阅读材料 →
◇ ◇ ◇

我用这个例子想说明什么呢?你不会变成西方人,你是玩玩的,全世界好东西进入中国,我们都感觉好奇、时尚,所以玩玩。西方人玩真的,我们就是玩玩。什么叫玩玩?西方人到教堂结婚就说明他心中有上帝,心中有上帝还代表了上帝的唯一性。唯一性就说明,我信了这个信仰,信了这个神,别的神就不能再信仰了。一个西方人见到你,把胸前一个十字项链给你看。你说,“啊?你是基督徒啊?”他说,“是的啊”。你说,“我也有哎”。他说,“你也是的啊?”你就说,“唉,玩玩的”。然后手一伸,佛珠又出来了;脚一伸,脚链又出来了;把肚子一掀,本命年的红绳又出来了。你浑身上下都是随意的,玩玩的。你自己还会说“带着好玩哎”。这说明了你的信仰也是好玩,不必当真。
有人认为,这个重要吗?太重要了啊!这就说明了我们不能在课堂上假想,讲西方就等于把中国的事都讲完了。可见即使讲明白了西方,中国的事你还是不知道,因为我们缺少研究。这样一个想法,我是在什么时候产生的呢?我三十年前就开始想这事儿。中国人的行为模式是我三十年来一直想解决的一个问题。在寻找答案的过程中,我就找到了三到四个概念来概括中国人的行为模式。哪三到四个概念呢?关系、人情、面子和权力。所以我在三十年当中就不断地研究关系是什么,人情是什么,面子是什么,权力是什么,以及它们相互之间的关系是什么。
“我就搞不懂,难道西方人就不讲关系吗?”——反思本土化研究中的文化分析路径的局限性
这一晃,三十年就过来了。但是我越研究就越发感受到了一个困难——听众靠常识就能攻破我做的研究。我来形容一下我跟听众之间会发生什么事。如果我在一个讲演中强调中国是一个讲关系的社会,那么听众不要有任何知识储备马上就能问出一个简单的问题——“我就搞不懂,难道西方人就不讲关系吗?”我就只能说,“中国人的关系和西方人不一样哎。”他再接着问,“那哪儿不一样呢?”我就说,“中国人讲人情哎。”那他再问,“我就不懂了,难道西方人就不讲人情了吗?”我说,“西方的人情跟我们也不一样哎。”他问,“那哪儿不一样啊?”我说,“中国人的人情里面有面子哎。”他说,“那我就搞不懂,难道西方人就不要脸吗?”好了,我做了三十年的研究,人家三个问题就把你问没了。因为你要回答这三个问题,需要腾出一大堆知识加研究来回答,比如中国怎么就讲?西方怎么就不讲?或者是中国人讲、西方人也讲,那怎么就不一样?如果是中国人讲,中国人怎么讲?如果是西方人讲,西方人怎么讲?或者是我费了很大的劲在那儿反复地区分,大家听下来觉得还是没听出有什么差异,那我还是很失败哎,对不对?

◇ ◇ ◇

列表摘录 →

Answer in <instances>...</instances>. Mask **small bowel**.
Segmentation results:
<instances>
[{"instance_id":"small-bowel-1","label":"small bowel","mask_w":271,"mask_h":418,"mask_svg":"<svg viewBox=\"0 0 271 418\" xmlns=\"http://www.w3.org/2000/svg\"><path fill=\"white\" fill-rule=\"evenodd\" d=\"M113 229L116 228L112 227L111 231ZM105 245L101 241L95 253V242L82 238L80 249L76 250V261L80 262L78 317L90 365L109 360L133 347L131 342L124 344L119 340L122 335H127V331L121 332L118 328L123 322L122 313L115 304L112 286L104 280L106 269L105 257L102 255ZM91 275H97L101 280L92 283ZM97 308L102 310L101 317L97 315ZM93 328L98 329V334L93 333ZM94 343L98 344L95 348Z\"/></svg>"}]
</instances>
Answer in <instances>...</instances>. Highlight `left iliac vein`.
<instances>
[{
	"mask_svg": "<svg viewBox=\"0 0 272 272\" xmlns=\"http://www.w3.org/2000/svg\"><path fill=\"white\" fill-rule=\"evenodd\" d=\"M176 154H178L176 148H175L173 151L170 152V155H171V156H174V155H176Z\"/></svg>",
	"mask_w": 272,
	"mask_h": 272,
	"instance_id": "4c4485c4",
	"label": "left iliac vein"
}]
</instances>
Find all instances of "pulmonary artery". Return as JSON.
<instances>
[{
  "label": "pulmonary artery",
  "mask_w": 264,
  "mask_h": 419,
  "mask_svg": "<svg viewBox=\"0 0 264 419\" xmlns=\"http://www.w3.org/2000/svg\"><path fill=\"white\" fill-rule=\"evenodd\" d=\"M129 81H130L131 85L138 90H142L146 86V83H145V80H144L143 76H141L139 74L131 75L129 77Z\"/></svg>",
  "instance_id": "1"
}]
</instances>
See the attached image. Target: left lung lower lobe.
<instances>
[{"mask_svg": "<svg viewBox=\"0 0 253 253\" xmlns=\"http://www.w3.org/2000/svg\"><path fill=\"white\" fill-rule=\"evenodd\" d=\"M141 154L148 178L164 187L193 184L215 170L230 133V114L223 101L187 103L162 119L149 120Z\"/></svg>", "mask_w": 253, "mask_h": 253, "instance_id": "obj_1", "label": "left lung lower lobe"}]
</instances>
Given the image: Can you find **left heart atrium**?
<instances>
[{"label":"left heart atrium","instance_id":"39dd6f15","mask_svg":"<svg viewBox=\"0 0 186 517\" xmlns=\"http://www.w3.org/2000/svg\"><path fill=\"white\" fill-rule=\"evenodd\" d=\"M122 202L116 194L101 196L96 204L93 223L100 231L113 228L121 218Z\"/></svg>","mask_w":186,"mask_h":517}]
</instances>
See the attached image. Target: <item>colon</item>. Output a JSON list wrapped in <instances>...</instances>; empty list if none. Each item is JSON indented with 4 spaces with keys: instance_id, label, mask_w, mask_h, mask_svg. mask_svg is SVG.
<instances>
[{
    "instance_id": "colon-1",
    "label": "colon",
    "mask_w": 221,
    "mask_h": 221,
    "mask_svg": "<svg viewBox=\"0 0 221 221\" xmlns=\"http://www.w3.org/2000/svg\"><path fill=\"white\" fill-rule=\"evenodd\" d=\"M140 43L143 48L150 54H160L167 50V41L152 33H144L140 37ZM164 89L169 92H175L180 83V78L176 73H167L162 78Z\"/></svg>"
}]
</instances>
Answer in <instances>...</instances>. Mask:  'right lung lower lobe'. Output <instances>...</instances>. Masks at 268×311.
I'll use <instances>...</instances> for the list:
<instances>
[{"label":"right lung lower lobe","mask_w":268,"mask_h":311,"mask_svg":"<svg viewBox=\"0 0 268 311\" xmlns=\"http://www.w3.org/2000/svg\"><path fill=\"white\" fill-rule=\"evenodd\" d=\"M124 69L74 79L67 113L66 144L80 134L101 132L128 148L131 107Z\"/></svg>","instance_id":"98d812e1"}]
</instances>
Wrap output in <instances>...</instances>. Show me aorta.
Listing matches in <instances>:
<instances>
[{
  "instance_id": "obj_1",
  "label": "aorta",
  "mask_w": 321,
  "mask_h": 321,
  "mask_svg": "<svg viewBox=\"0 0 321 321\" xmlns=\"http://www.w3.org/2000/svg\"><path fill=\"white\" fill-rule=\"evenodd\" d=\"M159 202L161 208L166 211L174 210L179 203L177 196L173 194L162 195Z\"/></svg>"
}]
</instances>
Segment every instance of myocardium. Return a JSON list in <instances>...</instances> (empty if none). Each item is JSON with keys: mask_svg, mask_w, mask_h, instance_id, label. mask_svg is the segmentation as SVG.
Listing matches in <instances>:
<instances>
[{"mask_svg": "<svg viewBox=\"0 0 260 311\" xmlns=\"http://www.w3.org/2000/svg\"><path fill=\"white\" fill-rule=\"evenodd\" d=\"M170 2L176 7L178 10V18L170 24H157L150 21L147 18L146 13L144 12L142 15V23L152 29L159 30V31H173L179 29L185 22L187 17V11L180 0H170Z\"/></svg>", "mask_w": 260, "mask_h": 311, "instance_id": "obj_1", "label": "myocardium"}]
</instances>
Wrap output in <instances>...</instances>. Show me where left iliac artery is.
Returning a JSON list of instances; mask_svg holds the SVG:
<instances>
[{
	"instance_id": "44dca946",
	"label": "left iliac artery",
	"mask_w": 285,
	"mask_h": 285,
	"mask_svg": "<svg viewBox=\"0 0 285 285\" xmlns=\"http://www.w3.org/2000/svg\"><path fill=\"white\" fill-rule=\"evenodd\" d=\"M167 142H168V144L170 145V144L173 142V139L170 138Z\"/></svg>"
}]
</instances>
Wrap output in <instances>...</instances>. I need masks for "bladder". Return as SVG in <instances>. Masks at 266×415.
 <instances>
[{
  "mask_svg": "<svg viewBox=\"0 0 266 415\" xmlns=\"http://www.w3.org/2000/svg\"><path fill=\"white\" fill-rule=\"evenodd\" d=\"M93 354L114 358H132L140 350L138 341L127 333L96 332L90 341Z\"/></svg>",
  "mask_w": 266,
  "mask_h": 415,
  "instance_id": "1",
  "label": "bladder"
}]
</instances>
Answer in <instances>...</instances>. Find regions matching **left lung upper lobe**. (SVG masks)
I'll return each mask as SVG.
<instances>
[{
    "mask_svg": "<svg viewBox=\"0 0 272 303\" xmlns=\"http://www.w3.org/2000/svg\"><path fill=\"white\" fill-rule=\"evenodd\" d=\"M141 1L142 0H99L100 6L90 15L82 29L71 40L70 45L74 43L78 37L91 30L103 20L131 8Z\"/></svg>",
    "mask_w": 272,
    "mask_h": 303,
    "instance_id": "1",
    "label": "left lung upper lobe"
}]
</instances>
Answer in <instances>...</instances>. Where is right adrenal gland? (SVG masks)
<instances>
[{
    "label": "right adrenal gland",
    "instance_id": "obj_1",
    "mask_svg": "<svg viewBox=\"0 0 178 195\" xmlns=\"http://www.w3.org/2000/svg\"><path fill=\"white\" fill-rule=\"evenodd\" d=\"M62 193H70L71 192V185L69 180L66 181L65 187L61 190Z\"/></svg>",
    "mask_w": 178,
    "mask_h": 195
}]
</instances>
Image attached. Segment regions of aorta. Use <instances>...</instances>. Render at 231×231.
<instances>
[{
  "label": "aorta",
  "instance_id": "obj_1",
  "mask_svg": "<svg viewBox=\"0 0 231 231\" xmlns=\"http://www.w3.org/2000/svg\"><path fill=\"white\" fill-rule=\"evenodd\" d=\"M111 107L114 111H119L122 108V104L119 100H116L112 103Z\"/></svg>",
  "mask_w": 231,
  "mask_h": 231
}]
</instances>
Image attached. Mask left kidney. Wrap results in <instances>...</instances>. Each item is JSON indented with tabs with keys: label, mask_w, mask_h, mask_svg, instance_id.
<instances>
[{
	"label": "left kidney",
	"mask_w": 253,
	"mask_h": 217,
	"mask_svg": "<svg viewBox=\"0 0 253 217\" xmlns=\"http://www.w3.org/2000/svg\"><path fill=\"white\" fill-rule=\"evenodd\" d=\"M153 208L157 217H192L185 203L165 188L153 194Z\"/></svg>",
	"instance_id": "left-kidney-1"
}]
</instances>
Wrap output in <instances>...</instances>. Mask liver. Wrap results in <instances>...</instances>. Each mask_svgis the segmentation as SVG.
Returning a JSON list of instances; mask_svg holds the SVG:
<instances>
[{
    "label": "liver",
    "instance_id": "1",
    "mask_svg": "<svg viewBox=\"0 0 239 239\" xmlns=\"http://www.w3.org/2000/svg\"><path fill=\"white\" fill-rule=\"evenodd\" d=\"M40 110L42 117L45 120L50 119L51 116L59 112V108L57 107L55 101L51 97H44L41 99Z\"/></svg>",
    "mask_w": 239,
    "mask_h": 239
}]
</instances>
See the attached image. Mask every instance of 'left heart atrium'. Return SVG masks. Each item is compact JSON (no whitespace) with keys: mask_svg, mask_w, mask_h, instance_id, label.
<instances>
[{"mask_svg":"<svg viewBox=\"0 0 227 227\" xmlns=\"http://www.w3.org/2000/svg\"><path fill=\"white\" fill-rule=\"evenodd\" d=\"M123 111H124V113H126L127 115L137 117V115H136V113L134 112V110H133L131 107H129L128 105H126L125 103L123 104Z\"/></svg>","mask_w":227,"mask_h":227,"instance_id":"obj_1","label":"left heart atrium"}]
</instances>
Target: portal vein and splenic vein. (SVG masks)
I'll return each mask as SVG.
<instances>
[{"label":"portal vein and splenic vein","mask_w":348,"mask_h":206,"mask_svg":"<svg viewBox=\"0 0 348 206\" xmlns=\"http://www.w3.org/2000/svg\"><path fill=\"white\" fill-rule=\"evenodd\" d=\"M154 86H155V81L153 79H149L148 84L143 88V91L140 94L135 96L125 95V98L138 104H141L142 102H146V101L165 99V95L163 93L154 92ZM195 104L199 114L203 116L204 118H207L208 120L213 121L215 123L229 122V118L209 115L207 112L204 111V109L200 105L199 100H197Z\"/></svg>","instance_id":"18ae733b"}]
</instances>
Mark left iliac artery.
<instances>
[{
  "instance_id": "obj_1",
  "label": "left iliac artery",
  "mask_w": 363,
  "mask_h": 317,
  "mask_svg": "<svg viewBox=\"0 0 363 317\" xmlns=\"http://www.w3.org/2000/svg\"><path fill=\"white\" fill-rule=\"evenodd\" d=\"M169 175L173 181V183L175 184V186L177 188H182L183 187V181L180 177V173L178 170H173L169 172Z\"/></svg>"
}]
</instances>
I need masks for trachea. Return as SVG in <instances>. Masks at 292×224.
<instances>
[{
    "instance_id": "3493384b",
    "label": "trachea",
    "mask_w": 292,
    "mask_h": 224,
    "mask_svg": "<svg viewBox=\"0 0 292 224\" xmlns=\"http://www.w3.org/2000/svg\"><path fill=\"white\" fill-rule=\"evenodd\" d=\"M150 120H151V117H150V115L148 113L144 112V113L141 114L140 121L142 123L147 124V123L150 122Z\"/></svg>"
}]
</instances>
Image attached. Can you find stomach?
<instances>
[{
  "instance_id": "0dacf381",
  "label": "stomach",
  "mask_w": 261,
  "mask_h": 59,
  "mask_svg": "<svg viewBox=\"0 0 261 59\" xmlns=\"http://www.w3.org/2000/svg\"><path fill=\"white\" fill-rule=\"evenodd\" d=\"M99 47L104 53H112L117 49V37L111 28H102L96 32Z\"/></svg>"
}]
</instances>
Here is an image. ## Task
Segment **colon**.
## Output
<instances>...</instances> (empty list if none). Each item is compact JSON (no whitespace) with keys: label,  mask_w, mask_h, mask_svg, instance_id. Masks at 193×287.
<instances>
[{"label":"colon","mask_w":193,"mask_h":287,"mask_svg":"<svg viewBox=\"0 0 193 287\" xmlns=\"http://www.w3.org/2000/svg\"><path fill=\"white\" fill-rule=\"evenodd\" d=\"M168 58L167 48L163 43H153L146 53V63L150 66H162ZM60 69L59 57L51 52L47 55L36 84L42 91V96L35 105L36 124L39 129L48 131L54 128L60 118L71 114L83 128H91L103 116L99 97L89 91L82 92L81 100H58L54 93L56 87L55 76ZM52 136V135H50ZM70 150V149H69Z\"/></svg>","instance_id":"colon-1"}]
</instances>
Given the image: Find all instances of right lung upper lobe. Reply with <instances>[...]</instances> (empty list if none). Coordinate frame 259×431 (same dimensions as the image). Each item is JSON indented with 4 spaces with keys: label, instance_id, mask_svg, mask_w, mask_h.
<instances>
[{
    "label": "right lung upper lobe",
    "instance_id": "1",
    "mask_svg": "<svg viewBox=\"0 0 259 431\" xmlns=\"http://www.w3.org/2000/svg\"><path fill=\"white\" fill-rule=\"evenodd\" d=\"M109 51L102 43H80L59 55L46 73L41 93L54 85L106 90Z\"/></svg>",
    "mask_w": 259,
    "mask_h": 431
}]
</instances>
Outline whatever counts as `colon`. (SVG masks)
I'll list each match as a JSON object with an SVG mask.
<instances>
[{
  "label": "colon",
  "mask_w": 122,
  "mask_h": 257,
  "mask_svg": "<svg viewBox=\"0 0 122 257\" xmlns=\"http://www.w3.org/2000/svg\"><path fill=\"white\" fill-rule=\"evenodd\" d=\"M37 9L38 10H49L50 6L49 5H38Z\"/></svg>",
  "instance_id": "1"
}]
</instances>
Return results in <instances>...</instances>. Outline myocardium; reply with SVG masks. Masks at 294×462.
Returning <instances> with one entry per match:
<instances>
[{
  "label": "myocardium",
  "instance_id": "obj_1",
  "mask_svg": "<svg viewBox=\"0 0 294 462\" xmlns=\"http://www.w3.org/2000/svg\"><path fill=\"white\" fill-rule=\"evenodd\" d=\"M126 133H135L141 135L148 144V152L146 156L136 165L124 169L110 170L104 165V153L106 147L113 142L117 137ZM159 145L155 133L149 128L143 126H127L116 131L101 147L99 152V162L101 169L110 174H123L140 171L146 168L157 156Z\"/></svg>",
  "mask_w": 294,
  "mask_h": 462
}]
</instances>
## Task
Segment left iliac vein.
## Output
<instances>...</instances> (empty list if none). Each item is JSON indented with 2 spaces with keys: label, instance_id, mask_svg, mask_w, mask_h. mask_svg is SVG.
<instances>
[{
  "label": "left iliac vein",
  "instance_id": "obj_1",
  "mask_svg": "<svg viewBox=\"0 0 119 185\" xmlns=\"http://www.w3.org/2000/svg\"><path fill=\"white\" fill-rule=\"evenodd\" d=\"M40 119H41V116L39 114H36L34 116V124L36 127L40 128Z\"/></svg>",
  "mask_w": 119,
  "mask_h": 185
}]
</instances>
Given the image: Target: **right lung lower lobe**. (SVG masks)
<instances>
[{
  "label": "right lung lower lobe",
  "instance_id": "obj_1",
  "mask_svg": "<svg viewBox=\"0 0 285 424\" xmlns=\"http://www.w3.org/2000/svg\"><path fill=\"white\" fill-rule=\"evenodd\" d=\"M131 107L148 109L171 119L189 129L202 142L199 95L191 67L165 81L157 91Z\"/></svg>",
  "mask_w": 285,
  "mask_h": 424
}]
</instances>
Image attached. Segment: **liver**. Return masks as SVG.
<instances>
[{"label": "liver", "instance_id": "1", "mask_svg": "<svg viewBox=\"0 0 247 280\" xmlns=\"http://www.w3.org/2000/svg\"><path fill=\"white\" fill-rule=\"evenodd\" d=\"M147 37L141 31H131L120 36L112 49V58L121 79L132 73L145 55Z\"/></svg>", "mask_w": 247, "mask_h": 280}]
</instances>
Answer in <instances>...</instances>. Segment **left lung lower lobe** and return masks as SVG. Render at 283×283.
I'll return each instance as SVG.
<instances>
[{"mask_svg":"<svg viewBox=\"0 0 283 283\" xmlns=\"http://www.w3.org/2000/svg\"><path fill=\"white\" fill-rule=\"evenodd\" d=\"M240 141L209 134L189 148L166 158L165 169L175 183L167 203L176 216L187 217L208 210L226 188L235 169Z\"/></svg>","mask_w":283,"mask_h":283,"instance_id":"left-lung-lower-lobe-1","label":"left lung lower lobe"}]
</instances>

◇ ◇ ◇

题目 → 阅读材料中,作者用哪几个概念来概括中国人的行为模式?

作答 → 关系、人情、面子和权力。